Image by Michal Jarmoluk from Pixabay

Lean canvas is a one-page  business model that encapsulates the most important aspects of your business. This is a very fast and handy way to layout  an idea into a complete business model and work on the idea with a lean approach.  According to Ash Maurya the author of the book Running Lean, I have arranged the order in which the lean canvas should be filled. This way the process of filling the canvas is streamlined.

Customer Segments

Customer segments are  the most important section in a lean canvas since lean business takes an analytics-based customer first approach. When I say customers, it refers to the users who make  revenue. However, this customer segments section should not only list customers (users who make  revenue) but also users. Try to list them all out in this segment. Once you list out your customer segments, list out your early adopters by the end of this section. Early adopters are the users who you get to your platform or sell your product to in the early days of your startup.


Every business revolves around a problem. After listing out your customer segments, you have to list about 3 problems you are going to solve for your customers. These problems should be critical enough problems for your customers that they are willing to pay to get them solved. The reason to list multiple problems is to eventually select the most critical problem after doing market research. After listing the problems, list the ways these problems are currently solved by your customers. These solutions can be your potential competitors or homegrown solutions.

Revenue Streams

A business without revenue or cash flow is just a hobby in my opinion. Even if your business is non-profit, you still need to make revenue to pay operational costs. List the ways in which your business will make revenue. There can be multiple revenue streams. For an example if your product is a social networking platform, you can make ad revenue and revenue from selling premium subscriptions. List out all the main revenue sources your business will have.


Now you have listed about 3 problems your customers have, it is time to list out the solutions for them. This section is basically to lay out your “idea”. Outline your solutions for each problem in a detailed manner.

Figure: Lean Canvas

Unique Value Proposition (UVP)

The unique value proposition or the UVP is the first thing you see when opening up a landing page of an online business. It is a short, simple, clear message explaining what your business is and what it provides for the target customer segment. This statement should have the ability to convert a visitor to your website into a potential customer.

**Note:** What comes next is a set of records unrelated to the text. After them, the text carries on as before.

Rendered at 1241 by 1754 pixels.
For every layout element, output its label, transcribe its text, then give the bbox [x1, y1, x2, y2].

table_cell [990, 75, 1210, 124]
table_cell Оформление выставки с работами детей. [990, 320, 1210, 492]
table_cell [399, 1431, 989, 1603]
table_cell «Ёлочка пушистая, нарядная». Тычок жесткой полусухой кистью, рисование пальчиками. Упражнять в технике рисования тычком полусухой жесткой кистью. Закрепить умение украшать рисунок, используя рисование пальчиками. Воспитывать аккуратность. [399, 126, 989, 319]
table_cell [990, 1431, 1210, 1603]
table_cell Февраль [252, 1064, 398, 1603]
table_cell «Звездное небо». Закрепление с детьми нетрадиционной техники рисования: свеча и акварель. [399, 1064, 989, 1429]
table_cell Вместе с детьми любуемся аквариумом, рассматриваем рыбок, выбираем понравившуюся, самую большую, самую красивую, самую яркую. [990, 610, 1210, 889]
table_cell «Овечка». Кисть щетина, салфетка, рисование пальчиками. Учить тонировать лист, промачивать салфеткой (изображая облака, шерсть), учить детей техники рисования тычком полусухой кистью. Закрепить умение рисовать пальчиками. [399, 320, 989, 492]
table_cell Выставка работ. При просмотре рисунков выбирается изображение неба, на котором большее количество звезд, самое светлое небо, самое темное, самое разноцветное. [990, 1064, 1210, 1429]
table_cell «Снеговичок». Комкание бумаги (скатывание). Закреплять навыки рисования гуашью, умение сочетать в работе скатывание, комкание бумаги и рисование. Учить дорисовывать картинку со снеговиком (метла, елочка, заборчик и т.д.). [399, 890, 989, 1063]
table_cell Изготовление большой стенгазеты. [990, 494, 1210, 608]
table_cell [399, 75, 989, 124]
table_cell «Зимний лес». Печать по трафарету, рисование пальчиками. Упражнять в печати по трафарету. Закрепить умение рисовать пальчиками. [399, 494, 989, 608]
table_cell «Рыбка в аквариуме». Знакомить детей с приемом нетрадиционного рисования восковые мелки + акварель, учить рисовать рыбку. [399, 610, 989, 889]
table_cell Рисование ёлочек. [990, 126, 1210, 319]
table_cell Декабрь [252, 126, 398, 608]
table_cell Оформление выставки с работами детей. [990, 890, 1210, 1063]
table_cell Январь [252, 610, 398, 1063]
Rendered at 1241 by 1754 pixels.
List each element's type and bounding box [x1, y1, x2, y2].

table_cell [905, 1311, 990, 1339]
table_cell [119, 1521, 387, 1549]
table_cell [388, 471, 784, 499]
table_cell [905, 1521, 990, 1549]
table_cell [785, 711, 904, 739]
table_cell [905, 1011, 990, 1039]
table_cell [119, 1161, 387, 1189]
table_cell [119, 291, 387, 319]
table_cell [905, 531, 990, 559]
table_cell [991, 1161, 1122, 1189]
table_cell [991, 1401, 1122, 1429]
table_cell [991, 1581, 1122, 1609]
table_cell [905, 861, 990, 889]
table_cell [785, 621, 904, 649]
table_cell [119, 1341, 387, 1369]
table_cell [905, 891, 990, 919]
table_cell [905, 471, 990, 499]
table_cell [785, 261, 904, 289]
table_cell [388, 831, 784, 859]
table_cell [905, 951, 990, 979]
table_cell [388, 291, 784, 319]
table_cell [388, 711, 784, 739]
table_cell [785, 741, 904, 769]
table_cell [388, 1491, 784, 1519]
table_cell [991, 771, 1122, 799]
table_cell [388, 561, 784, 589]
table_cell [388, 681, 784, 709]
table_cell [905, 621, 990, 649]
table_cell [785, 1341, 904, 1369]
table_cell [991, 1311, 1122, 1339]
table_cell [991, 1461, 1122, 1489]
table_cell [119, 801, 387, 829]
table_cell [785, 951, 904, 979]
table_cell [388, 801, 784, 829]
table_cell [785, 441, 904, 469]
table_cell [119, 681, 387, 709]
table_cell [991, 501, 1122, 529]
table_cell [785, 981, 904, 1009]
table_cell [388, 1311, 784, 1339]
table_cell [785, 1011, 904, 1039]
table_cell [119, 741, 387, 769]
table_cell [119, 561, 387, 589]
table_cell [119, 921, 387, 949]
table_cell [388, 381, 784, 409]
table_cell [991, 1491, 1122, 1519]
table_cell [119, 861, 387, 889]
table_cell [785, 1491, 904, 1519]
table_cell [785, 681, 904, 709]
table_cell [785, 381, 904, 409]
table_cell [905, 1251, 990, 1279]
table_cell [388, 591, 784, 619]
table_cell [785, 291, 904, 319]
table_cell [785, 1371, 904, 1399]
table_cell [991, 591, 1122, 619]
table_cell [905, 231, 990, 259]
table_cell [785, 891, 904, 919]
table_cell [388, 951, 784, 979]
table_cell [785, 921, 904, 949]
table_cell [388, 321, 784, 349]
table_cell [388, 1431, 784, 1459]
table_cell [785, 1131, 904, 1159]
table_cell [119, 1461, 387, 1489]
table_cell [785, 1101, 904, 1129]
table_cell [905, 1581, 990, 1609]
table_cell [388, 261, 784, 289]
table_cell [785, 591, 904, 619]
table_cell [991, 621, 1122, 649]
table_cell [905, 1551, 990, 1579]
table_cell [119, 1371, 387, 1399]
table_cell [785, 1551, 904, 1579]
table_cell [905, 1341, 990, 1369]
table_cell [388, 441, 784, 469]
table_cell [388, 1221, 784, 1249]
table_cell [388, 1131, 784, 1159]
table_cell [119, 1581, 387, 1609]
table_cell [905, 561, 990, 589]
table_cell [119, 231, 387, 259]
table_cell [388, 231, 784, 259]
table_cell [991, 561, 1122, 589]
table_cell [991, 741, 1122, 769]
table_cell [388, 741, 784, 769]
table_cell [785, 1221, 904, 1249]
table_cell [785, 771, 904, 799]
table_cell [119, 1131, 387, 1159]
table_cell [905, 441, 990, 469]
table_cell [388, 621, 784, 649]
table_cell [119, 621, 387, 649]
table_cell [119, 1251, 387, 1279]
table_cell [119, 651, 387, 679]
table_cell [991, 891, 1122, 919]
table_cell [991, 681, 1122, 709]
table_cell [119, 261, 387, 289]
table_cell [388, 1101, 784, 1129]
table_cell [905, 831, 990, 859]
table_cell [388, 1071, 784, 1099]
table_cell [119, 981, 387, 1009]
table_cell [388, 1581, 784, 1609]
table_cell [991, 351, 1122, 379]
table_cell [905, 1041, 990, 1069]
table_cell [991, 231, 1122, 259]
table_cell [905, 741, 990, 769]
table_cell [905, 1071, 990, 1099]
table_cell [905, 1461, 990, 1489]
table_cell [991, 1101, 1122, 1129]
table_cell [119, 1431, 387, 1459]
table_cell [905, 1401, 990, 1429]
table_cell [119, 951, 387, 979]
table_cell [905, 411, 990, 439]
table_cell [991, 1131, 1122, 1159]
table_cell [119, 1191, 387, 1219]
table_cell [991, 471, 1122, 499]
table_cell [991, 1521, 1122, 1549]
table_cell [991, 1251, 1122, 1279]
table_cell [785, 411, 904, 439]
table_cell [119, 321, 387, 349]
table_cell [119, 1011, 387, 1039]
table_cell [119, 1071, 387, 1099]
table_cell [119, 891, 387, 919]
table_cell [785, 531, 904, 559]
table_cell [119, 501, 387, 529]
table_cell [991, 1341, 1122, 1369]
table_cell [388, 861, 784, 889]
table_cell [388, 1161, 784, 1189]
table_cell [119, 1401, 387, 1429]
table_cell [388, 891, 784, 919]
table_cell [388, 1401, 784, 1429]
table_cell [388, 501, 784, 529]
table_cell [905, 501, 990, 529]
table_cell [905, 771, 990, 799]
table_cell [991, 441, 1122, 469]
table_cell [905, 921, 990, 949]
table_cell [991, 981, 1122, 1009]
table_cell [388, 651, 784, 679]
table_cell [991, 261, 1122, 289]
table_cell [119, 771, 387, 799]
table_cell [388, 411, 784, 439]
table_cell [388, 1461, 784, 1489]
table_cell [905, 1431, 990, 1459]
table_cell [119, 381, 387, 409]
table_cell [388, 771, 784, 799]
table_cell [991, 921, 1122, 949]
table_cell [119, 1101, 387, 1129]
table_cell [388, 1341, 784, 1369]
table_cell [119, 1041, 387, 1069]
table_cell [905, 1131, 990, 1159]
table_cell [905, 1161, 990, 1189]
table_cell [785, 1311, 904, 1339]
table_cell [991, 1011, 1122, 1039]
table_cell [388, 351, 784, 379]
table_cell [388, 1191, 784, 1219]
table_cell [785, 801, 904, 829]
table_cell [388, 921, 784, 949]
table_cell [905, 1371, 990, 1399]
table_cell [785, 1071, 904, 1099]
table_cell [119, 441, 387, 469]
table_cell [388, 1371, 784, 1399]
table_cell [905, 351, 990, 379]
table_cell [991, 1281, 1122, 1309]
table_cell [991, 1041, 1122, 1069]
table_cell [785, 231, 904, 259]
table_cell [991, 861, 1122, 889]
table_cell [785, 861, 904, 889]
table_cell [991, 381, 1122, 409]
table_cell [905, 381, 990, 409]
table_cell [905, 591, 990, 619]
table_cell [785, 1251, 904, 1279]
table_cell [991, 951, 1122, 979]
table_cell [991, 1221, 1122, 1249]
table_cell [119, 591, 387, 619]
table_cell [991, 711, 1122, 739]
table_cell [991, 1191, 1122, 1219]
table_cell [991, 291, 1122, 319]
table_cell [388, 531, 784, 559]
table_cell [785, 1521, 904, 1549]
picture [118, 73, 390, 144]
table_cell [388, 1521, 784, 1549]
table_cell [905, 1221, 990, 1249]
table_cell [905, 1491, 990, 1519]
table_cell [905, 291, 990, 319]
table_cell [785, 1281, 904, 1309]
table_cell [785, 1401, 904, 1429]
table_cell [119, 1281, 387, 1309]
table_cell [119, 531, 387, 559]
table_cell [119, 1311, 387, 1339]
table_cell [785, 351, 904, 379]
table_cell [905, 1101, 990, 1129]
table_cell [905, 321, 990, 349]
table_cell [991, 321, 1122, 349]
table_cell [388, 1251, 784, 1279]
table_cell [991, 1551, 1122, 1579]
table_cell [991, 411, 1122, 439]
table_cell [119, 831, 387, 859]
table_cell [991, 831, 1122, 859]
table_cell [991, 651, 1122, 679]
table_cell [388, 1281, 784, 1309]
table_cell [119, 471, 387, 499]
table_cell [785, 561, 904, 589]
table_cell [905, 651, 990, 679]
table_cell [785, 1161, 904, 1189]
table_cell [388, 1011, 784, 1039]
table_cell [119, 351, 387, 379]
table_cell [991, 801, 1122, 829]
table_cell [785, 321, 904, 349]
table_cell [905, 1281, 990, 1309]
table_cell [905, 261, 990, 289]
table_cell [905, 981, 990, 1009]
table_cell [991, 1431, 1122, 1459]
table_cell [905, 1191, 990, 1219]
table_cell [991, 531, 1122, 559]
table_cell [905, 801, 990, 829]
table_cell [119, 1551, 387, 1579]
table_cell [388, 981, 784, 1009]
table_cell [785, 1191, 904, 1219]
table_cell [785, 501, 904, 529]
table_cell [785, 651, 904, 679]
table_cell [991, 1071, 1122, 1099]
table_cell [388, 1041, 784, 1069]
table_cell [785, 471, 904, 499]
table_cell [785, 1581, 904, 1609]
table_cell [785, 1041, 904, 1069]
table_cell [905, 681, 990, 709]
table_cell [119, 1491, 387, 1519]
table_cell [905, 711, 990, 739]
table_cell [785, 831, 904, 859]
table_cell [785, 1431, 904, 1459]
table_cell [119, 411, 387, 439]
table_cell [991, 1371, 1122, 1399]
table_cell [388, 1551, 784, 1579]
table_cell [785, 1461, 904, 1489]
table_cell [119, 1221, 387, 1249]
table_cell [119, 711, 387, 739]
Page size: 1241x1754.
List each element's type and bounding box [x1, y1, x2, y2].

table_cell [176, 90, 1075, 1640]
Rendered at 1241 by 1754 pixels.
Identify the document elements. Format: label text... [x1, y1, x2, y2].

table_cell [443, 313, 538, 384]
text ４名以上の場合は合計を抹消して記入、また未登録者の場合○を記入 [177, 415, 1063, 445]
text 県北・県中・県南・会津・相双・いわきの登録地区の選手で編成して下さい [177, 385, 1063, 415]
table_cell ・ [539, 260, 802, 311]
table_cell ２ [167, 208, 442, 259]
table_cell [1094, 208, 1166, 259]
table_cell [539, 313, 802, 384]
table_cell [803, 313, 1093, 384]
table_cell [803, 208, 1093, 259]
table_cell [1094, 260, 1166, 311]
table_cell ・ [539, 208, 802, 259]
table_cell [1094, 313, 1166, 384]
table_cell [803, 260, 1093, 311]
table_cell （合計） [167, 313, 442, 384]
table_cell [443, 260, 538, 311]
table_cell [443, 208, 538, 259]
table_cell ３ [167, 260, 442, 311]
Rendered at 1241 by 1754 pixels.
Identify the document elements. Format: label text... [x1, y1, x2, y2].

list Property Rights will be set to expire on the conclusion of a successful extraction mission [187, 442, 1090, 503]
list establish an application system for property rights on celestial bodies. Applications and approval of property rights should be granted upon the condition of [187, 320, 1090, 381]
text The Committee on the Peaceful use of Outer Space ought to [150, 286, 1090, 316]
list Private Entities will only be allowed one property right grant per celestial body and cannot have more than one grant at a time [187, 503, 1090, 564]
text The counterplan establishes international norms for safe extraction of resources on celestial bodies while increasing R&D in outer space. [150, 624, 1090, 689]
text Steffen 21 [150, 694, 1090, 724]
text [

Channels are very important to any business. These are the methods your business use to distribute your product to customers, the ways in which people get to know about your product. These can be online advertisements, SEO, social media, cold calling and so on. List the most effective channels that will work for your business based on its type and customer base. I would like to recommend the book Traction by Gabriel Weinber. This book explains the importance of distribution channels for the success of a startup and a method to find the best channels for your business.

Key Metrics

Key metrics are the numbers and insights that tells you about your business growth. A very important precaution is to pick actionable metrics as your key metrics instead of vanity metrics. Vanity metrics are overall growth numbers. These are the metrics that always goes up over time. For example the total number of users or total number of downloads will never decrease over time and will not give you insight on what impact your business decisions made. On the other hand actionable metrics such as downloads per week or user growth percentage each month will give you metrics that you can compare with previous numbers and find correlations with the business decisions you made within that period of time.

Cost Structure

This section is to list all the operational and other costs your business will have at least in its early stages. This will include the cost of building the product, hosting fees, marketing costs and other. It is very important to be thoughtful and honest about the expenses you will have on your business because if the costs outweigh the revenue, the business model won’t work.

Unfair Advantage

Unfair advantage is a section many get confused about. An unfair advantage should be something very unique you and your team have that cannot be duplicated by a competitor. For an example if you have a patent for your product or you are connected with a private network which you can use to easily approach your customers, it can be considered as an unfair advantage.  It is okay to have this section empty if you do not have something very unique to differentiate yourself from another who works on the same business idea.


Try to fill as much as you can on your lean canvas. Once you have it filled, consult with your mentor, a business adviser or someone who has knowledge about the industry of your business to see if all parts of your business model make sense. I will have a new blog post soon going over a case study on filling a lean canvas for an actual business.